Fabryczne LPG? Dziś to prawdziwy rarytas!
Jeszcze kilka lat temu każdy szanujący się importer nowych pojazdów miał w swojej ofercie samochody z fabryczną instalacją gazową. Dziś marki, które kuszą klientów możliwością taniej jazdy na LPG, policzyć można na palcach jednej ręki!
Pomór modeli z fabryczną instalacją gazową to efekt drastycznego zaostrzania norm emisji spalin i wymuszonych tym zmian konstrukcyjnych. Dowsizing często idzie w parze ze stosowaniem bezpośredniego wtrysku benzyny, a takie rozwiązanie winduje cenę instalacji gazowej poza granicę opłacalności.
W efekcie na polskim rynku mamy obecnie zaledwie trzy marki, które mogą się pochwalić ofertą nowych aut z fabryczną instalacją gazową. Niekwestionowanym liderem jest w tym zestawieniu... Dacia!
To zasługa stosowanego przez markę na szeroką skalę silnika 1.0 TCe konstrukcji Nissana. Mimo zastosowania w praktyce idei downsizingu konstruktorom tej jednostki udało się sprostać najnowszym normom emisji spalin (pełne Euro 6) bez konieczności stosowania wtrysku bezpośredniego (jednostka ma klasyczny wtrysk wielopunktowy). Dzięki temu - montowaną jeszcze w Rumunii - instalację gazową, której obecność nie wpływa w żaden sposób na warunki gwarancji, zamówić można do każdego z popularnych modeli Dacii.

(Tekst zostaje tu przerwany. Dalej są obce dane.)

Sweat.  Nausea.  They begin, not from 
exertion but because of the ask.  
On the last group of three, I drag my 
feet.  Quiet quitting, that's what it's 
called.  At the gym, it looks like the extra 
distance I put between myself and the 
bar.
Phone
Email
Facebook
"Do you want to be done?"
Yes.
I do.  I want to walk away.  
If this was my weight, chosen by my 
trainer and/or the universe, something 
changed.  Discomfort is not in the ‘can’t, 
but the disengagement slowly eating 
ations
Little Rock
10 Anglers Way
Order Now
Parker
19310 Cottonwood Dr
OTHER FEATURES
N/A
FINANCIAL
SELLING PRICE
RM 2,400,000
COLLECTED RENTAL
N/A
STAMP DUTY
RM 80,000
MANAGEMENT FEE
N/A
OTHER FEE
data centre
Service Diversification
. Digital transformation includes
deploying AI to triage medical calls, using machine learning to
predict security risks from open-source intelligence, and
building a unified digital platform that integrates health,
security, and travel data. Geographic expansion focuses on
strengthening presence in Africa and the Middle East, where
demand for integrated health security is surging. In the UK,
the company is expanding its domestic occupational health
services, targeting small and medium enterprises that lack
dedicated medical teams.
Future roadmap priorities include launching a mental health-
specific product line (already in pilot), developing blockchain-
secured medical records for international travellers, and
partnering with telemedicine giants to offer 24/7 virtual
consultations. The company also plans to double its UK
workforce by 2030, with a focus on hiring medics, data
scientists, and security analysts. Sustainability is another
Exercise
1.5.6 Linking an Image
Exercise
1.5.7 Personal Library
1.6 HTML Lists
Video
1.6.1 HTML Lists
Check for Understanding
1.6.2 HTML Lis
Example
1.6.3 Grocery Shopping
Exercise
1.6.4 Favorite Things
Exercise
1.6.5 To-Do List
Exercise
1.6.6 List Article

Przy okazji - ważna informacja. Samochody Dacii z fabryczną instalacją gazową (dostawcą jest Landi Renzo) pochwalić się mogą kilkoma zmianami konstrukcyjnymi. Do współpracy z LPG przystosowano m.in. głowicę, która ma wzmocnione gniazda zaworowe i same zawory.
Na ogromną popularność Dacii z LPG w największym stopniu wpływa jednak sama oferta. Niezależnie od modelu dopłata do fabrycznej instalacji wynosi zaledwie... tysiąc złotych!

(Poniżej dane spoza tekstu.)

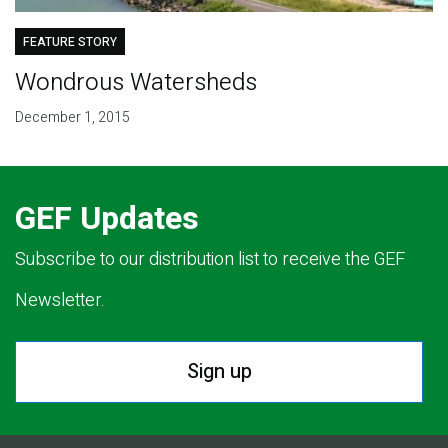
FEATURE STORY
Wondrous Watersheds
December 1, 2015
GEF Updates
Subscribe to our distribution list to receive the GEF
Newsletter.
Sign up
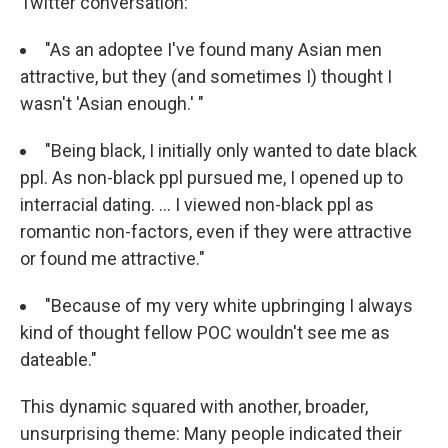
Twitter conversation:
"As an adoptee I've found many Asian men
attractive, but they (and sometimes I) thought I
wasn't 'Asian enough.' "
"Being black, I initially only wanted to date black
ppl. As non-black ppl pursued me, I opened up to
interracial dating. ... I viewed non-black ppl as
romantic non-factors, even if they were attractive
or found me attractive."
"Because of my very white upbringing I always
kind of thought fellow POC wouldn't see me as
dateable."
This dynamic squared with another, broader,
unsurprising theme: Many people indicated their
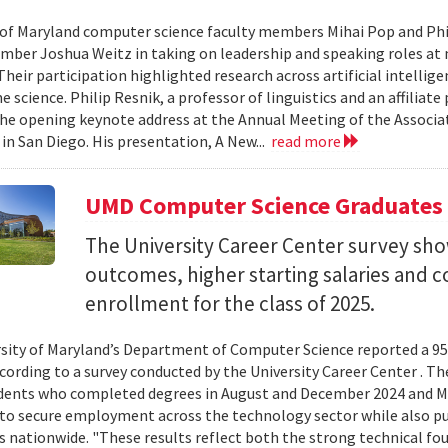
 of Maryland computer science faculty members Mihai Pop and Phi
mber Joshua Weitz in taking on leadership and speaking roles at 
 Their participation highlighted research across artificial intelli
 science. Philip Resnik, a professor of linguistics and an affiliat
the opening keynote address at the Annual Meeting of the Associa
 in San Diego. His presentation, A New...
read more
UMD Computer Science Graduates
The University Career Center survey s
outcomes, higher starting salaries and 
enrollment for the class of 2025.
sity of Maryland’s Department of Computer Science reported a 95%
ccording to a survey conducted by the University Career Center . T
dents who completed degrees in August and December 2024 and Ma
to secure employment across the technology sector while also pu
es nationwide. "These results reflect both the strong technical f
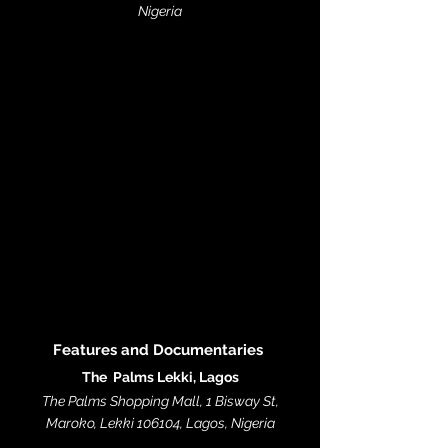
Nigeria
Features and Documentaries
The Palms Lekki, Lagos
The Palms Shopping Mall, 1 Bisway St,
Maroko, Lekki 106104, Lagos, Nigeria​​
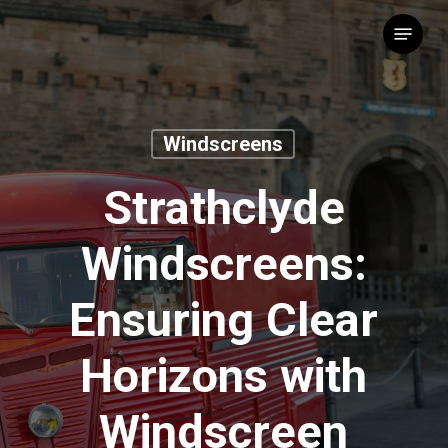
Skip
Menu
to
main
content
Windscreens
Strathclyde
Windscreens:
Ensuring Clear
Horizons with
Windscreen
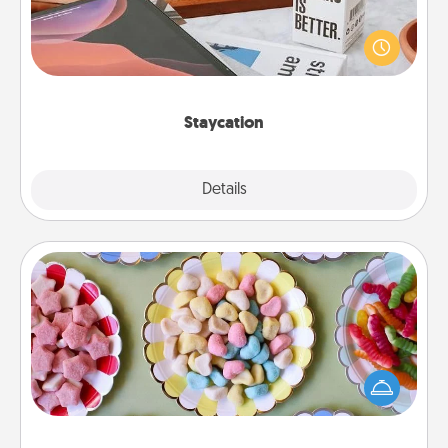
Search Groupon for a fun staycation wherever you
live! Order room service and enjoy some Quality
Time together away from the stresses of everyday
life.
Staycation
Explore
Details
Close
Candy Buffet
Set up a small candy buffet for your kids, spouse, or
friends the next time you host a get-together. Dress
up as a classy server (white gloves and all), and
serve them at a special time during the evening.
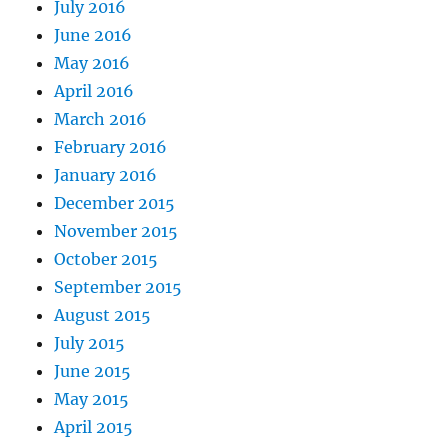
July 2016
June 2016
May 2016
April 2016
March 2016
February 2016
January 2016
December 2015
November 2015
October 2015
September 2015
August 2015
July 2015
June 2015
May 2015
April 2015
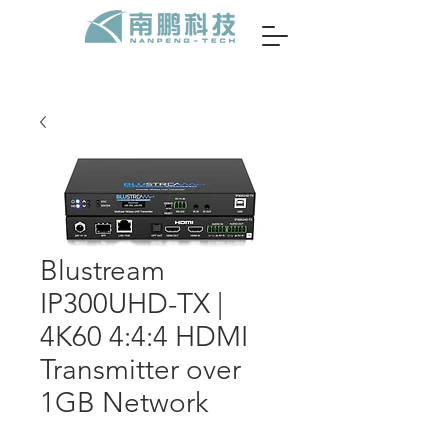
Blustream
IP300UHD-TX |
4K60 4:4:4 HDMI
Transmitter over
1GB Network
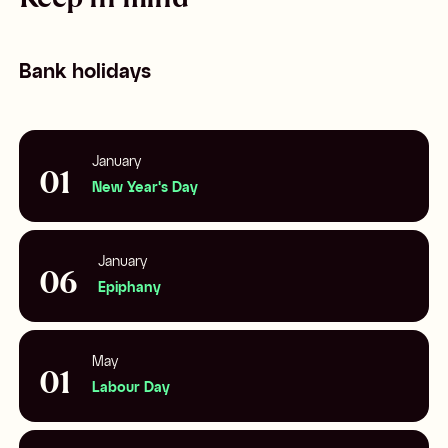
Bank holidays
January
01
New Year's Day
January
06
Epiphany
May
01
Labour Day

Identyczną instalację oferowaną fabryczne znajdziemy też w Renault. W przypadku francuskiego producenta do wyboru są dwa modele: Clio i Captur. Każdy z nich może mieć pod maską, ten sam co w Dacii, silnik 1.0 TCe z turbodoładowaniem, pośrednim wtryskiem i trwałym (!) łańcuchem rozrządu. Tyle tylko, że oferta nie jest już tak atrakcyjna, jak w przypadku rumuńskiego producenta.
Clio z instalacją gazową - model TCe 100 LPG - oferowane jest wyłącznie w wersji wyposażeniowej ZEN, której ceny startują od 65 400 zł. Dla porównania auto bez LPG - słabsza o 10 KM odmiana TCe 90 ZEN - kosztuje 62 400 zł, co oznacza, że za możliwość oszczędnej jazdy na gazie dopłacić trzeba u dealera 3 tys. zł. Nieco taniej jest w przypadku większego Captura. Bazowy model TCe 90 ZEN kosztuje od 73 900 zł. Odmiana z gazem - TCe 100 LPG - to wydatek od 75 900 zł.
Samochody z fabryczną instalacją gazową ma też w ofercie Kia. Chodzi o model Rio napędzany czterocylindrowym silnikiem 1,2 l DOHC z klasycznym, pośrednim (wielopunktowym) wtryskiem paliwa. Pozbawiona doładowania jednostka generuje moc 84 KM i 122 Nm i dobrze radzi sobie w ruchu miejskim. Oferta Koreańczyków ma jednak pewną wadę - cenę. Wprawdzie instalację gazową (firmy BRC) zamówić można do każdej wersji wyposażeniowej, ale wiąże się to z dopłatą w wysokości aż 4 800 zł.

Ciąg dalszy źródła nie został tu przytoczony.